Paula White, the former pastor of New Destiny Christian Center-turned spiritual adviser to President Trump, has a new book out titled, Something Greater: Finding Triumph Over Trials. While some prominent evangelicals are helping her promote the book, there's a separate contingent of preachers and religious leaders who think White is a charlatan, and they're making their thoughts known.
According to some, White is a proponent of the "Prosperity Gospel," which contends that if one consistently donates to churches and religious causes, they'll be rewarded by God with an abundance of material wealth. The Prosperity Gospel has caused a rift within religious communities, and evangelical leaders who've endorsed White's book are getting some pushback, as The Christian Post points out.
Megachurch pastor and Trump foot soldier, Robert Jeffress, tweeted out a plug for White's book this Monday. Among the replies was evangelist Justin Peters, who called on Jeffress to "immediately disassociate with Paula White."
"A lack of discernment of this magnitude is a very, very serious issue for a pastor," Peters wrote. "She is both unqualified and disqualified on every imaginable level to be in any kind of ministry.
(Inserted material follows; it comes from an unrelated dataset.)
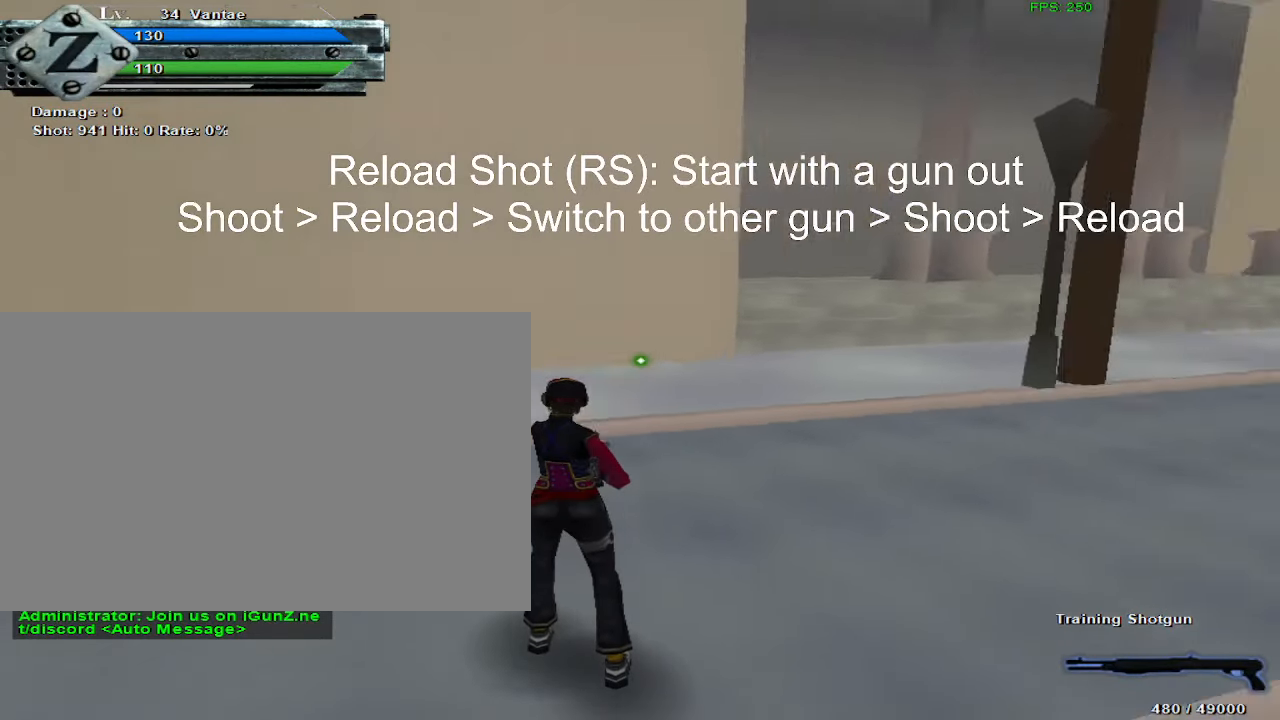
{"keys": ["w"], "mouse": [], "events": [[300, "w", "down"]]}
This is serious."
Franklin Graham, son of the legendary evangelist Billy Graham, also tweeted to his 2 million followers and encouraged them to “check out” White's book. But the pushback within his mentions prompted him to ultimately delete the tweet.
White denies being a proponent of the Prosperity Gospel. Speaking to The Christian Post in 2016, she said that the accusations are untrue, but she does "believe that all good things come from God, and I also believe that God teaches us so much through our suffering."
"I have been accused of so many things that are untrue," she said. "Some of those accusations persist despite their being entirely false, but I'll just continue preaching the Gospel.”